Before we get to balancing activities across the portfolio, it's time to create growth action plans at the Brand level in six areas:

Marketing Strategy

There are two critical questions that need to be answered: What is the right strategic positioning for my Brand and how should the positioning be communicated to my Brand's target consumers?

If the consumer behavior analysis determined that your Brand's actual competitive frame is broader than previously imagined, your new strategic Brand positioning should reflect this broader competitive set. The strategic Brand positioning should be very specific with regards to competitive frame, target, benefit, reasons to believe and Brand personality. A well-defined positioning easily lends itself to a copy strategy that is the linchpin to making sure your Brand's messaging is synchronized across all marketing, PR and selling touchpoints. Even marketing and sales programs that sometimes have more of a short-term, tactical objective (such as many consumer promotions and in-store promotions) should be linked to the strategic positioning to reinforce the Brand's new message.

Spending Strategy

A precise positioning also yields efficient growth for established Brands because you can calculate the profit-maximizing point of marketing spending – across Advertising, Consumer Promotion and Trade (or Customer) Promotion - against your Brand's new competitive frame. In cases where the competitive frame for your Brand is much larger than previously imagined, the Brand likely should be spending more on marketing to reach the broader audience with your new, more relevant message.

Innovation Strategy

In addition to growing the base business, growth through new innovation is part of the lifeblood of any successful Brand. The key question to answer is: How and why will the new product replace consumers' existing behavior with a new behavior? While creativity is important in any innovation process, it should be directed after a thorough understanding of the existing consumer behavior that must be changed, the benefits consumers seek through this behavior, the attributes that support the behavior, and the parts of their current behavior consumers are willing to change and not change. All of these facets should be understood by the consumer behavior foundation you built at the beginning of the strat plan process.

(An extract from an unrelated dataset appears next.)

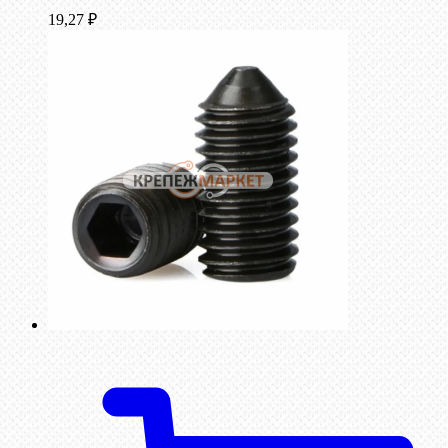
19,27
₽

Comparing the innovation opportunities you have defined with your company's in-house development capabilities can form the basis of an acquisition strategy. On the other side, if segments of the business no longer fit well with the Brand's competitive frame, you may want to consider divesting those segments.

Financial Strategy

The essential questions to answer at this stage are: What activities truly drive profitable volume growth and what is the optimal pricing for my Brand? A thorough Brand Due-To analysis will identify the activities that truly drive growth for the Brand. This is an especially important step. In our experience, activities that are within your control often play a large role in determining the success of your Brand.

A clear and precise understanding of your Brand's competitive frame identifies the competitors consumers are likely to switch to and forms the basis for a Brand pricing strategy. For a more accurate measure of price elasticity, consider Brand (not item) elasticity within the context identified by the competitive frame. Once the pricing architecture has been determined, the final step is to identify the "right" spend back that maximizes revenue and earnings while protecting volume and equity.

Selling Strategy

Even when well executed, great marketing strategies cannot be fully realized unless the consumer concept is taken all the way to the point of sale. At this point, you need to translate the Brand's consumer strategies to category leadership platforms with Shelving, Assortment and Promotion strategies that reflect consumer behavior and are tightly linked to marketing strategies.

Portfolio Strategy

After Brand-level Strategic Plans are developed, it is time to integrate the Brand plans into a portfolio plan. This is where the Brand roles, which you determined earlier in the strategic planning process, come into play. Meshing Brand Roles with the Brand-level Core Business (Marketing/Selling/Financial), Innovation and Acquisition/Divestiture plans should lead to the right blend of activities that are sequenced to deliver accelerated top-line growth while delivering bottom-line commitments.

Strategic Planning season is the time to step back from the day-to-day activities of managing the business and assess your business in a holistic, yet in-depth manner. This is the time to be bold and create a plan that puts your business on a new, higher growth trajectory.

Embrace Strategic Planning as the great opportunity it is. Think big!